3rd vote = Use hydraulic water-stop cement. It will, for a fact, work for the issue you have.

Link: http://www.quikrete.com/ProductLines/HydraulicWaterStopCement.asp


----------



## jdusling (Aug 19, 2008)

Maybe I wasn't clear. At this point there is no water present in the holes. There is only a water problem during heavy rain.

Will hydraulic cement work when water is not present? From reading the Quikrete Water Stop specs say "QUIKRETE Hydraulic Water-Stop Cement solves leakage problems wherever active water is present, in all masonry and concrete above and below grade." This seems to imply that water needs to be present to solve the leakage problem. Is this correct or will it solve the problem when the concrete is dry?


----------



## concretemasonry (Oct 10, 2006)

Hdraulic is a very compatible cement based grout that is a non-shrink grout. Most other materials you use to fill holes do shrink and that could be a problem.

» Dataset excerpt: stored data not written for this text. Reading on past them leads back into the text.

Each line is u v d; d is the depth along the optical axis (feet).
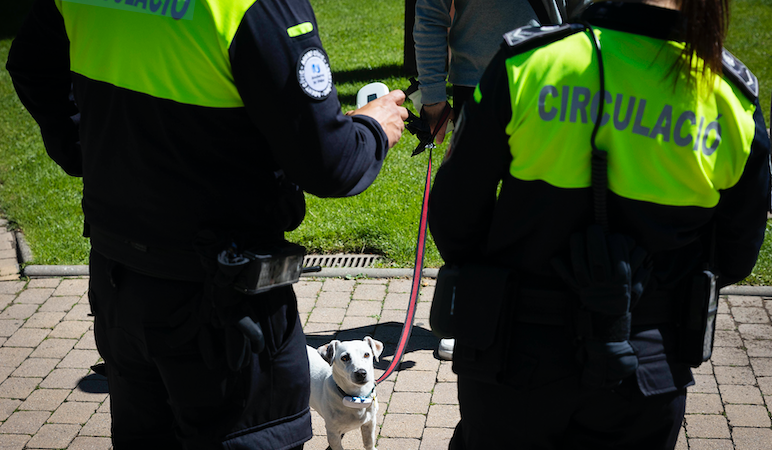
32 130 26.11
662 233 5.02
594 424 5.43
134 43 5.31
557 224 5.07
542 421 5.42
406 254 16.08
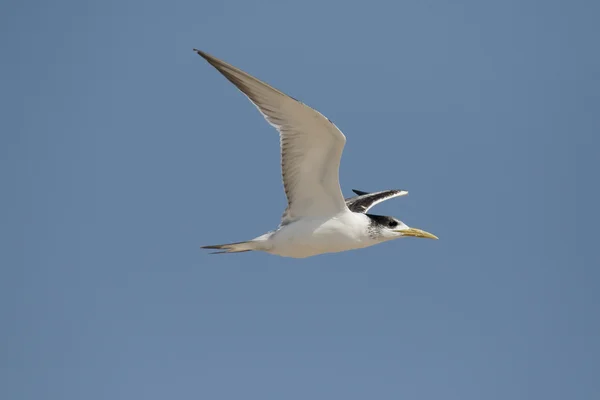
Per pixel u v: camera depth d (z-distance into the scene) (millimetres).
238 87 13375
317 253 15016
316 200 14664
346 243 14836
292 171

One advantage of hydraulic cement is that it can be used when the concrete is wet, which is not possible with other materials. The water mixed into the powder is enough moisture for the hydration process. If you are really paranoid you can wet the are before applying and misting later to extend the curing period.

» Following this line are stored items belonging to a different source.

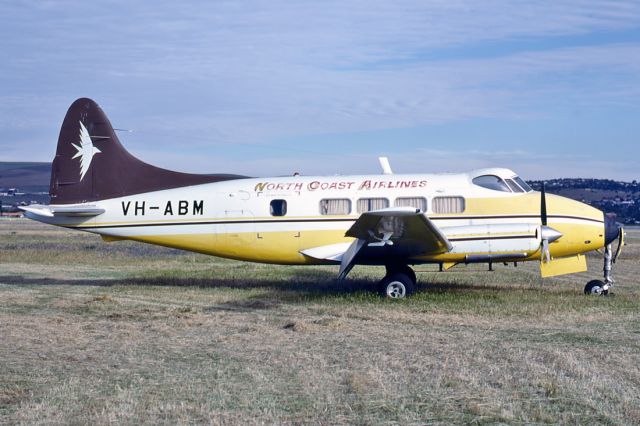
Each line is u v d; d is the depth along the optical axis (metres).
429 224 14.38
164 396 7.67
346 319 12.88
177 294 16.67
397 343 10.51
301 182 17.22
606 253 16.52
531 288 17.91
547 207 16.16
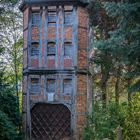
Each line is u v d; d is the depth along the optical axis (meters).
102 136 21.61
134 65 15.72
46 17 23.25
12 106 23.23
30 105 23.30
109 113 22.22
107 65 25.88
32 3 23.38
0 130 20.30
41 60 23.20
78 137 22.53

The important thing is to make sure the hole to be plugged is rough and clean AND you force the relatively dry mix into the the void. Just follow the directions. Products like Fast Plug, and Water Stop are usually the time proven hydraulic cement in a packing with a brand name applied.

The holes you see are a very common problem with a poured basement. You normally do not see them or are aware of the if the concrete contractor was good.


----------



## wsuswim147 (Jan 12, 2008)

It works like any other concrete when dry but will stop water, if present, when it is flowing or wet.


----------



## deeonline (Dec 27, 2010)

Hi everyone. Thank you very much for this info. This is exactly what I was looking for. Wondering, whether it would be also OK to use this type of cement to fill in about 1 inch cavities in foundation wall to make the surface of it smooth or do I need some other product?


----------